From Robert Dreyfuss at TomPaine.com:


Ironically, in response to Maliki’s less-than-forthcoming initiative, what appears to be a majority bloc of the Iraqi resistance made an offer of their own. The resistance, they said, would halt the fighting, stopping all attacks on U.S. occupation forces and the Iraqi government, in exchange for a U.S. pledge to leave Iraq in two years. For the United States, fighting a war-without-end in Iraq, that ought to have been seen as a good deal. But it was rejected out of hand.

The offer by the resistance, a ceasefire in exchange for an end to the occupation in 2008, also got little U.S. media attention. And, although I may have missed it, not a single U.S. political leader from the left nor those who are calling for a U.S. withdrawal—not Russ Feingold, not John Kerry, not Jack Murtha—took note of the offer. None had the guts to say to Bush: we ought to accept this deal. No editorial writer at the New York Times took up his pen to support it. No thinktanker at the Brookings Institution or the Center for American Progress had the courage to say: “What the Iraqi resistance is saying is a good idea.”

Meanwhile, back in Iraq, Maliki made it clear exactly what “conditional amnesty” means. While offering to talk to Sunni tribal elders and to minor elements of the resistance that he believes he can co-opt, the government of Iraq issued “Wanted” notices and rewards for 41 resistance leaders. It was a bitter irony. The list of 41 was a Who’s Who of the Iraqi resistance; in other words, the regime was offering rewards of up to $10 million for the capture or killing of precisely the people it ought to be negotiating a truce with! Among them were Raghad Hussein, the daughter of Saddam, who is living in Jordan; Saddam’s wife, Sajida Hussein, who lives in Qatar; Izzat Ibrahim al-Douri, a former top Iraqi official who is widely believed to be a leader of the underground; and at least a dozen other top former Baathists, Iraqi military and intelligence officials, and others. The issuance of the list underscored the fact that neither Khalilzad nor Maliki are seeking a deal with the real Iraqi resistance, merely attempting to corral a few more stray Sunni leaders into the regime.

The list of 41 received an immediate rebuke from Jordan. Since 2003, Raghad Hussein has lived in Jordan under the protection of the government of Jordan and King Abdullah. Asked whether Jordan would turn her over to the Iraqi government, Amman slapped Baghdad in the face. A spokesman for the king of Jordan said bluntly: “She is the guest of the Hashemite royal family.”

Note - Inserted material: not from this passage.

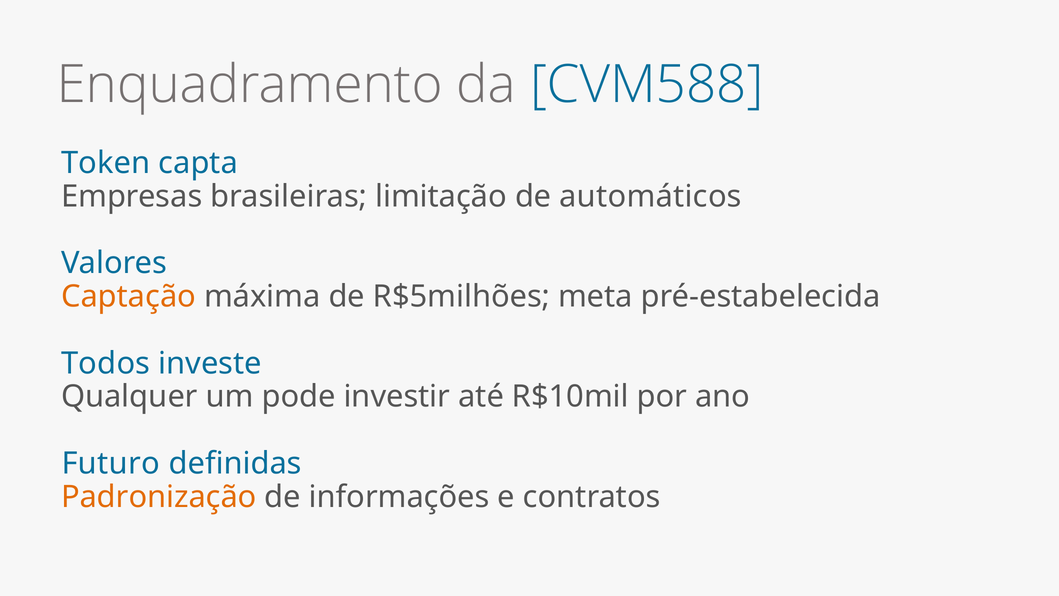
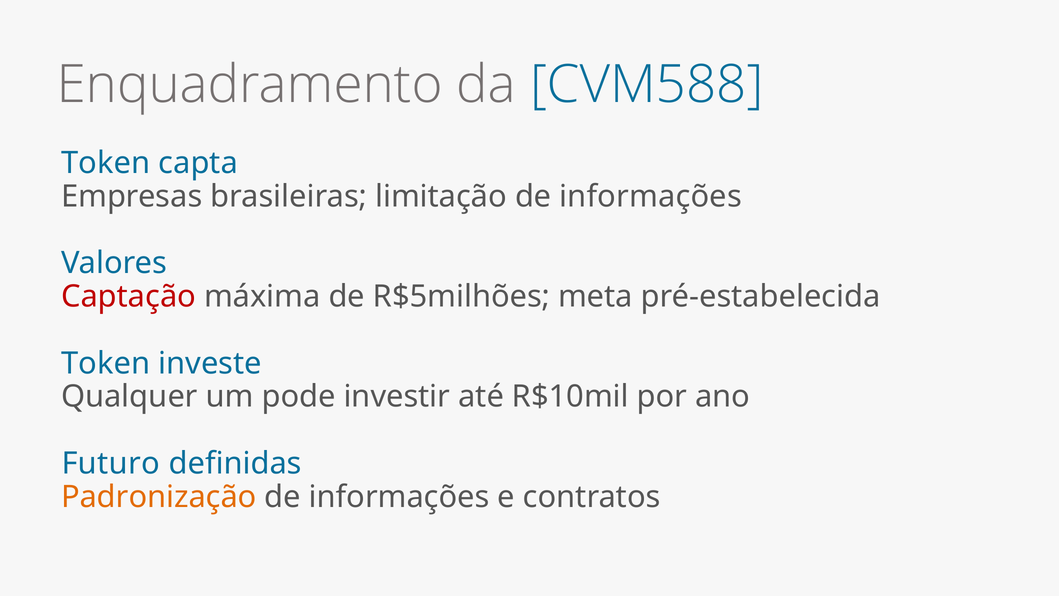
limitação de automáticos: automáticos -> informações
Captação colour: orange -> red
Todos at (106, 363): Todos -> Token
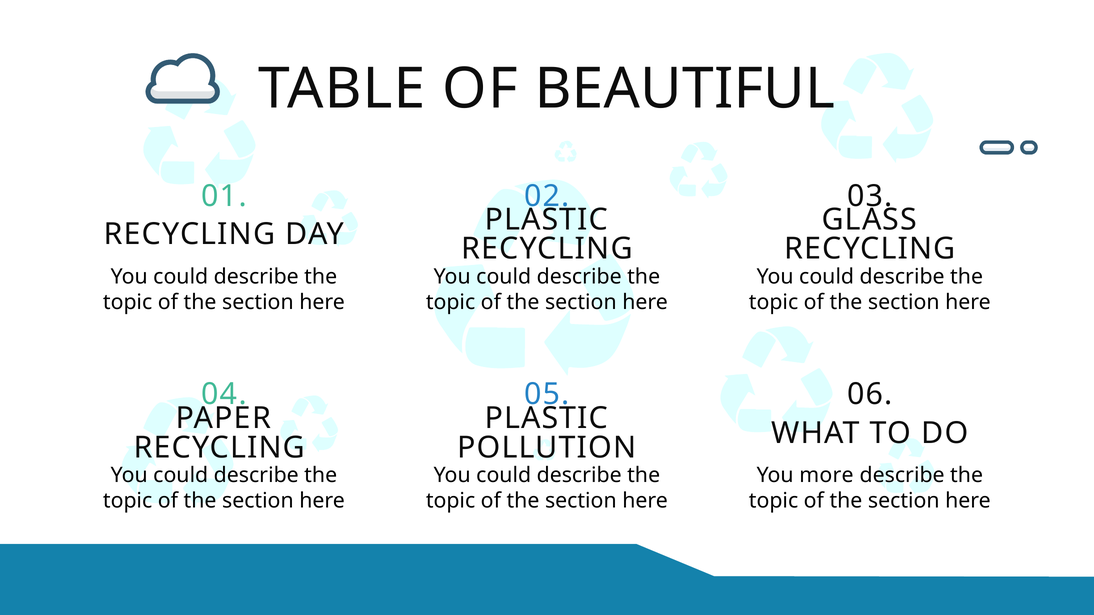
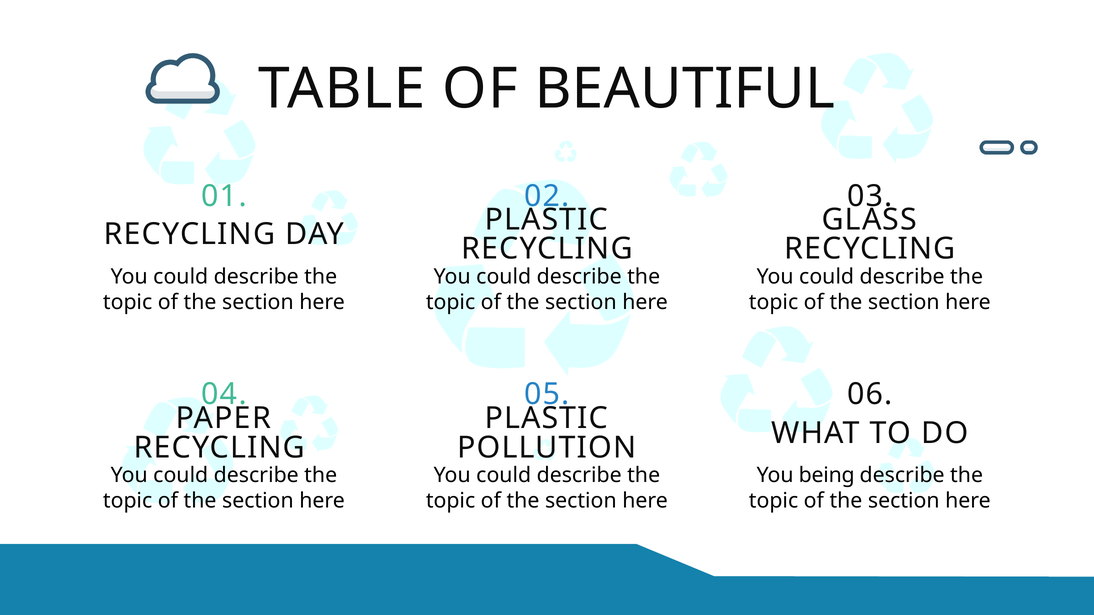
more: more -> being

The Jordanians added that, in their opinion, Raghad is not violating the terms of her asylum agreement, according to which she is supposed to refrain from political activity. Of course, it is widely believed that she, along with many other top Iraqi officials in Jordan, are helping to direct, support and finance the Iraqi resistance. Although the Jordanian government prefers to maintain the polite fiction that Iraq’s resistance has no base in Jordan, it does. And Jordan’s rebuff of Iraq means that even this erstwhile American ally is prepared to challenge the U.S.-Iraqi regime of quislings in Baghdad.

Jordan’s stance makes it even clearer that no end to the fighting can occur until and unless an international conference is convened to involve Iraq’s neighbors (including Iran), the Arab League, and the United Nations (including Russia and China) in helping to stabilize Iraq politically. Part One of ending the war is a deal with the resistance, and Part Two is the internationalization of the peace. So far, there is not the slightest hope that the Bush administration is prepared to accept either. “We will stay. We will fight. And we will prevail,” Bush told troops at Fort Bragg on Sunday.